### Input data ###

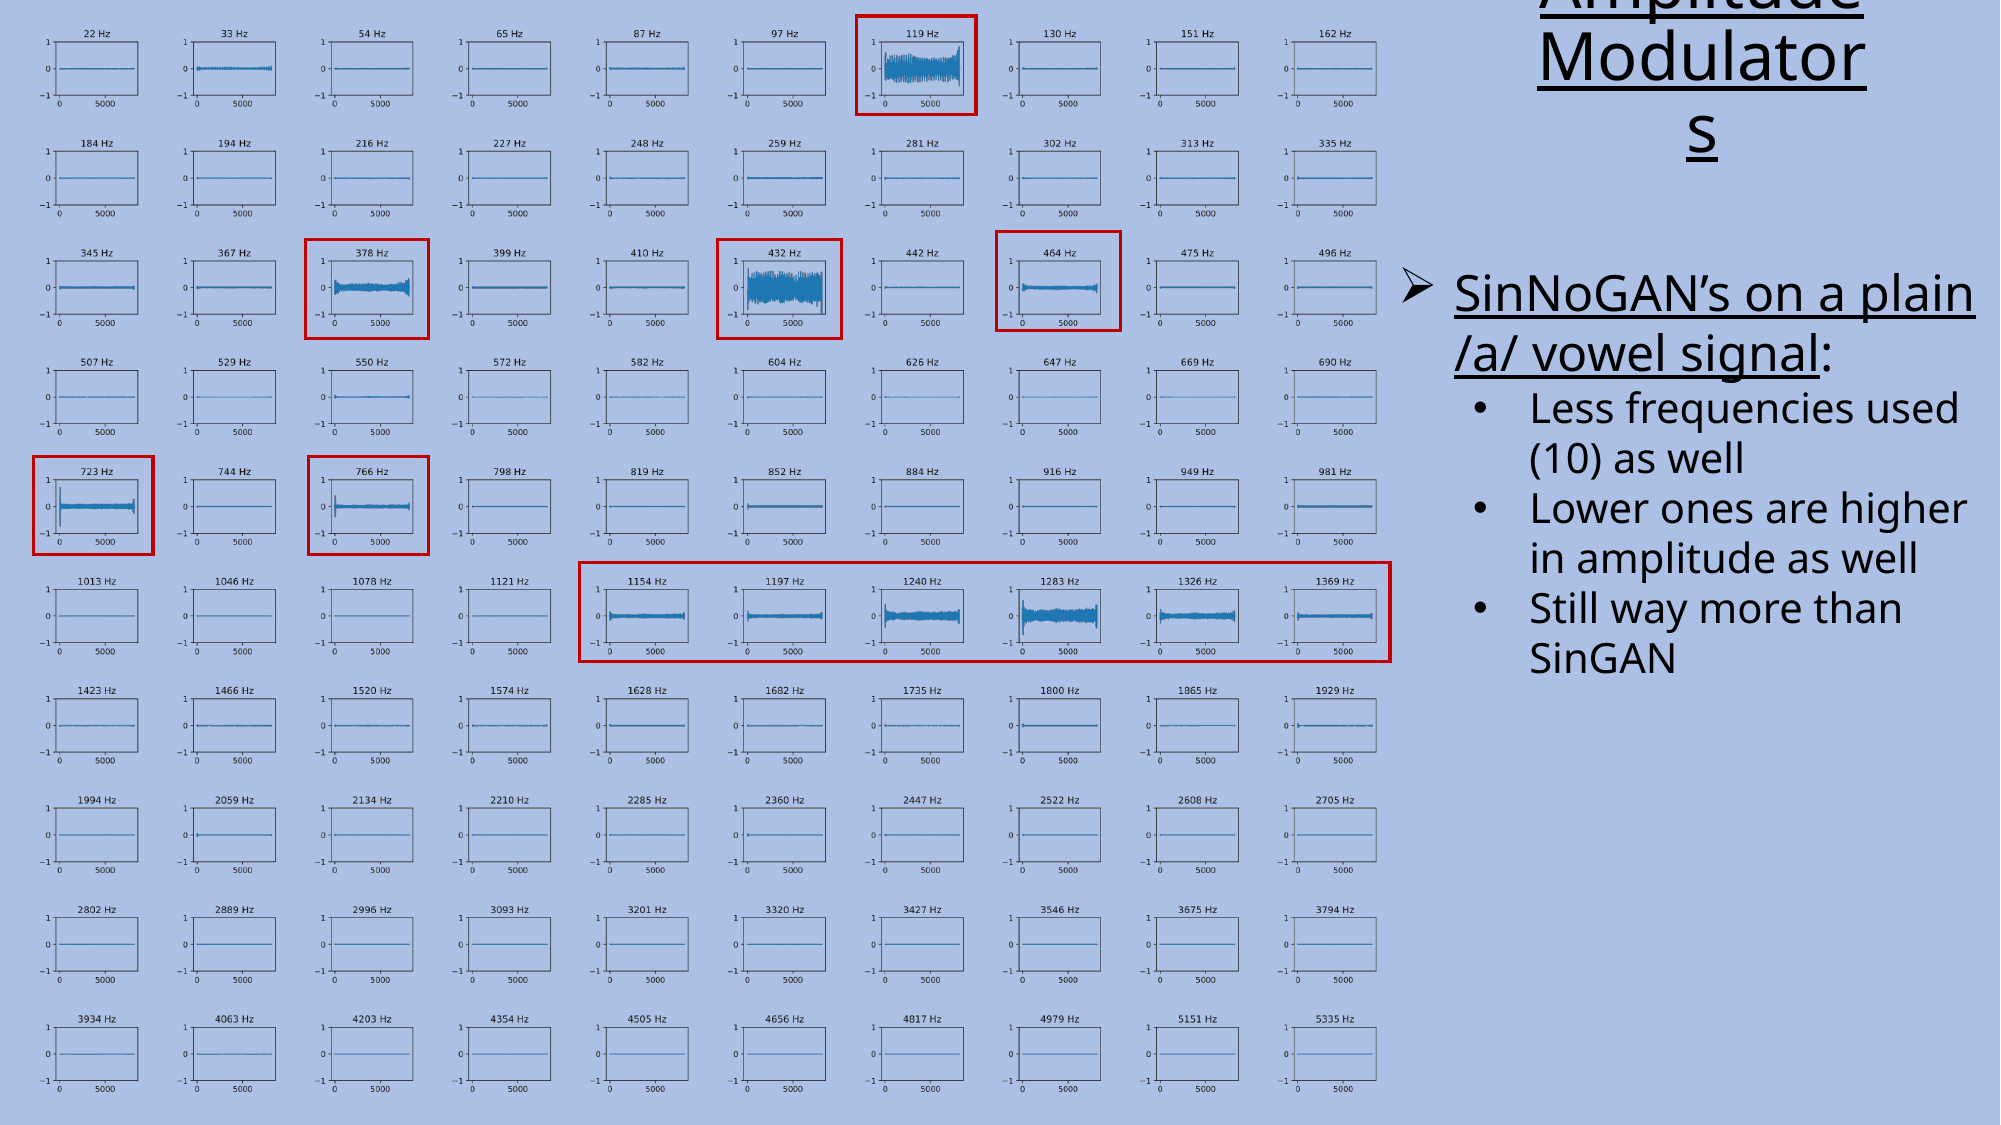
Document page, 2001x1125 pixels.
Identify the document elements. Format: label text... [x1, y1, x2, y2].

text_box Amplitude Modulators [1513, 0, 1891, 175]
picture [0, 0, 1407, 1125]
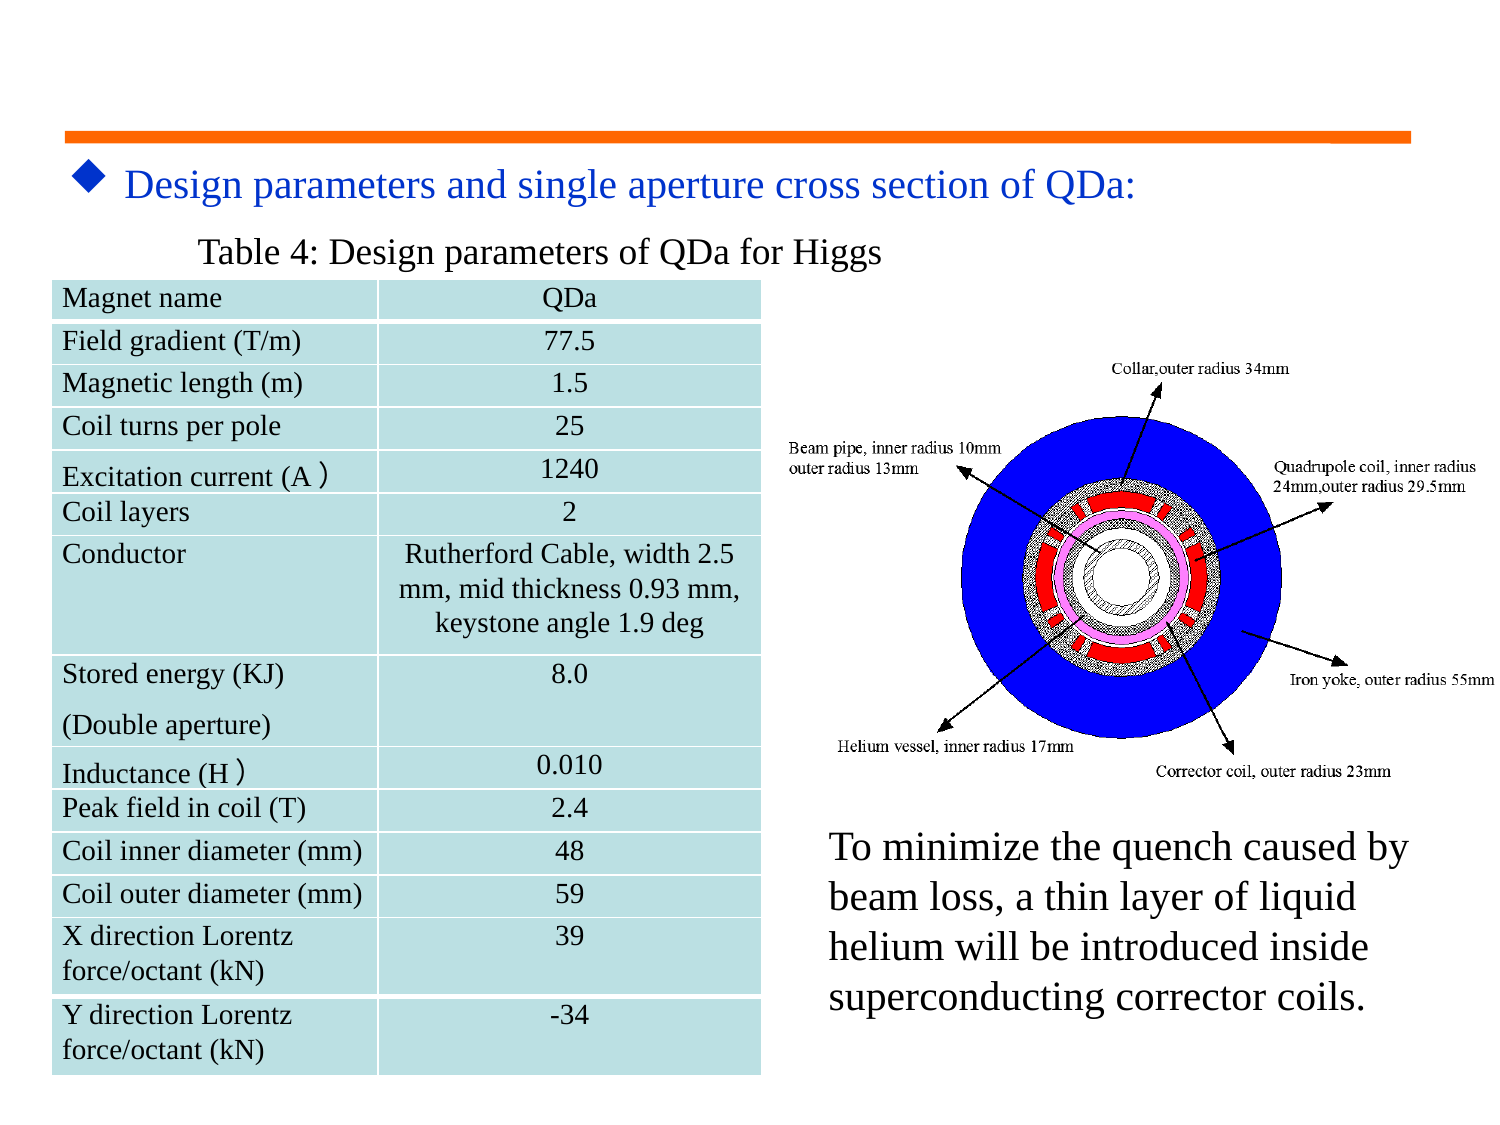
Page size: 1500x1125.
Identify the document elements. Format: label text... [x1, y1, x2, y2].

table_cell Coil turns per pole [52, 408, 377, 449]
table_cell 25 [379, 408, 761, 449]
table_cell Coil outer diameter (mm) [52, 876, 377, 917]
table_cell Excitation current (A） [52, 451, 377, 492]
text_box To minimize the quench caused by beam loss, a thin layer of liquid helium will be introduced inside superconducting corrector coils. [813, 811, 1473, 1027]
table_cell 77.5 [379, 324, 761, 364]
table_cell Conductor [52, 536, 377, 654]
table_cell -34 [379, 999, 761, 1075]
picture [779, 351, 1500, 787]
table_cell Stored energy (KJ) (Double aperture) [52, 656, 377, 746]
table_cell 2 [379, 494, 761, 535]
table_cell Coil inner diameter (mm) [52, 833, 377, 874]
table_cell 1240 [379, 451, 761, 492]
table_cell Field gradient (T/m) [52, 324, 377, 364]
list Design parameters and single aperture cross section of QDa: [53, 148, 1471, 1083]
table_cell Rutherford Cable, width 2.5 mm, mid thickness 0.93 mm, keystone angle 1.9 deg [379, 536, 761, 654]
table_cell X direction Lorentz force/octant (kN) [52, 918, 377, 994]
table_cell 2.4 [379, 790, 761, 831]
table_cell 59 [379, 876, 761, 917]
text_box Table 4: Design parameters of QDa for Higgs [182, 219, 987, 280]
table_header Magnet name [52, 280, 377, 319]
table_cell Magnetic length (m) [52, 365, 377, 406]
table_cell Coil layers [52, 494, 377, 535]
table_cell 8.0 [379, 656, 761, 746]
table_cell 39 [379, 918, 761, 994]
table_cell Peak field in coil (T) [52, 790, 377, 831]
table_cell Inductance (H） [52, 747, 377, 788]
table_cell 48 [379, 833, 761, 874]
table_header QDa [379, 280, 761, 319]
table_cell 0.010 [379, 747, 761, 788]
table_cell 1.5 [379, 365, 761, 406]
table_cell Y direction Lorentz force/octant (kN) [52, 999, 377, 1075]
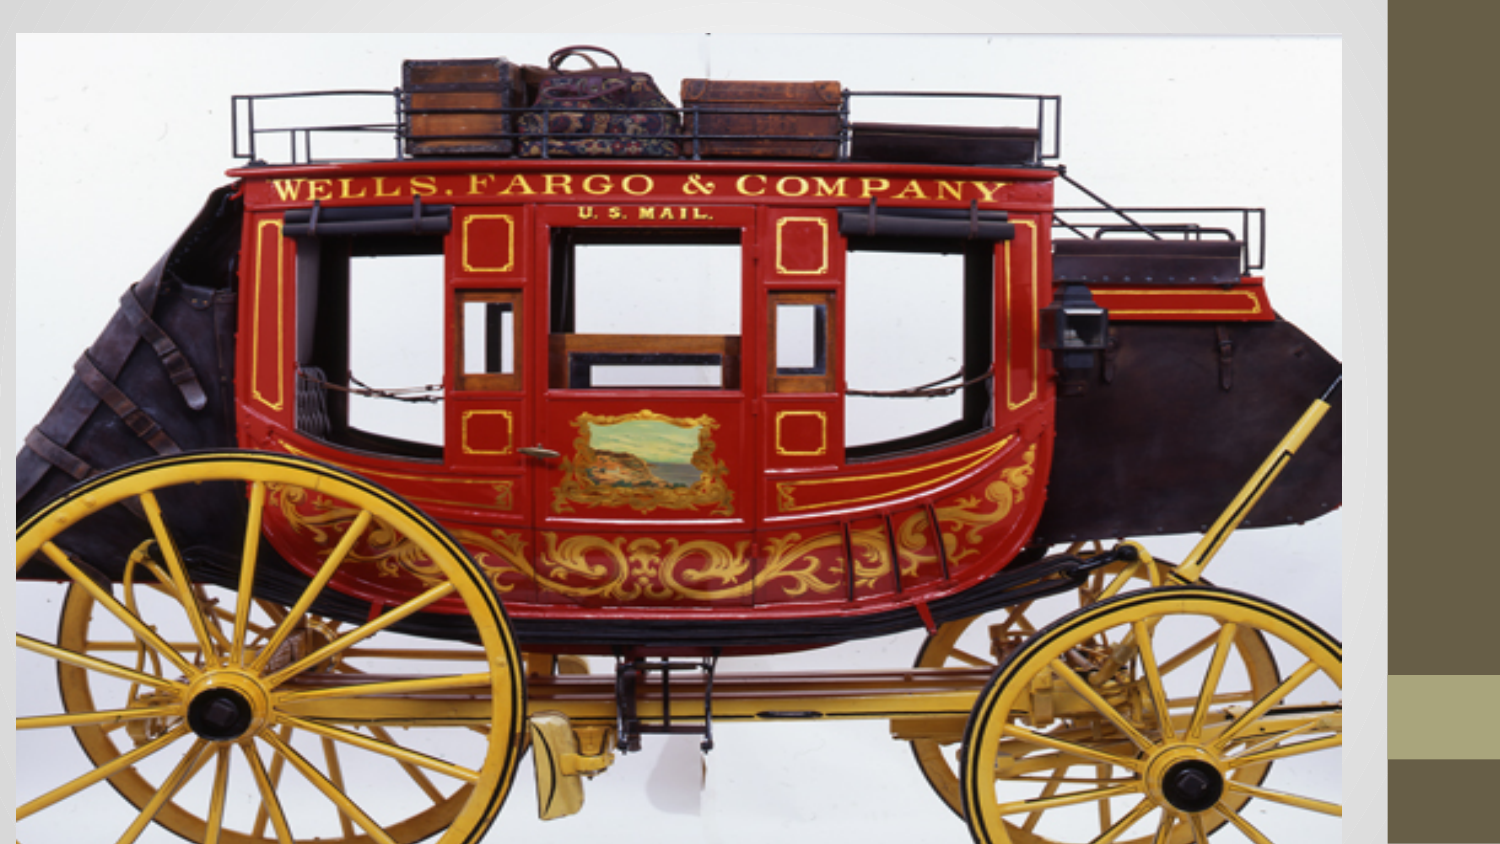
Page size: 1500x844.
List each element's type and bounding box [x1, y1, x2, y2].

picture [16, 33, 1342, 844]
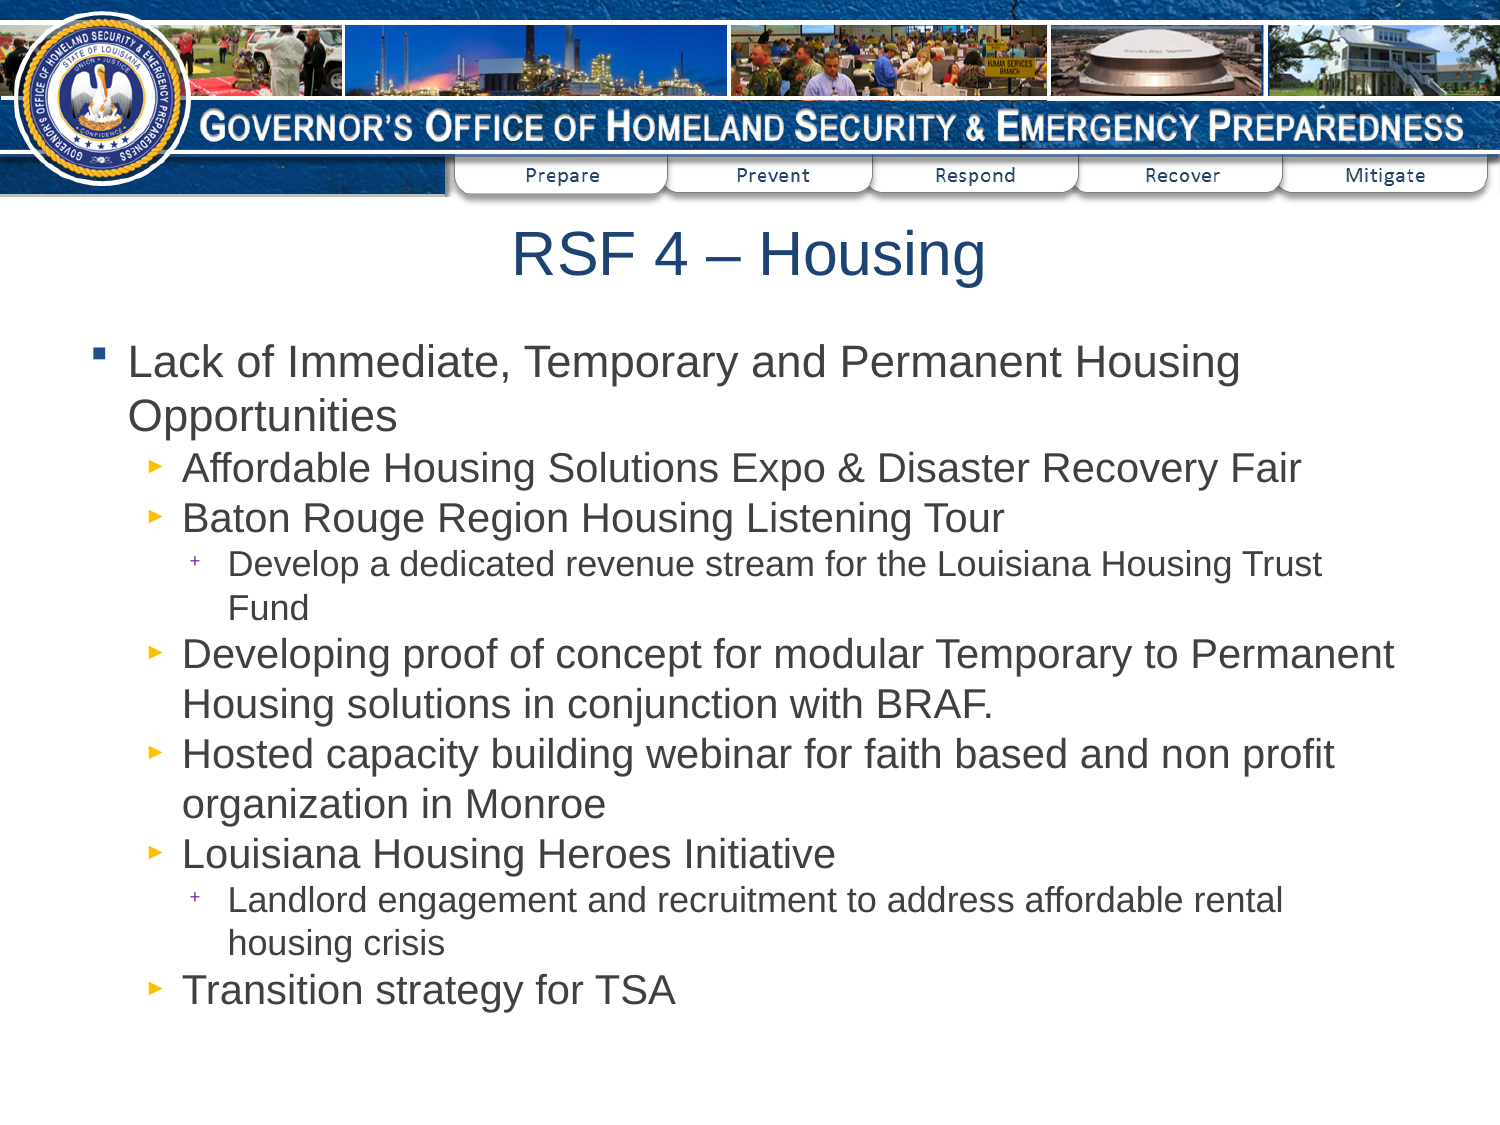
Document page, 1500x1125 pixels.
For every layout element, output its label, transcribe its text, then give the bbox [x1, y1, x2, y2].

picture [0, 0, 1500, 198]
list Lack of Immediate, Temporary and Permanent Housing Opportunities Affordable Housing Solutions Expo & Disaster Recovery Fair Baton Rouge Region Housing Listening Tour Develop a dedicated revenue stream for the Louisiana Housing Trust Fund Developing proof of concept for modular Temporary to Permanent Housing solutions in conjunction with BRAF. Hosted capacity building webinar for faith based and non profit organization in Monroe Louisiana Housing Heroes Initiative Landlord engagement and recruitment to address affordable rental housing crisis Transition strategy for TSA [75, 324, 1425, 1024]
text_box RSF 4 – Housing [0, 198, 1500, 303]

###

Say how many lines in this material hold "size", and say nothing else.

## Response to this task:
2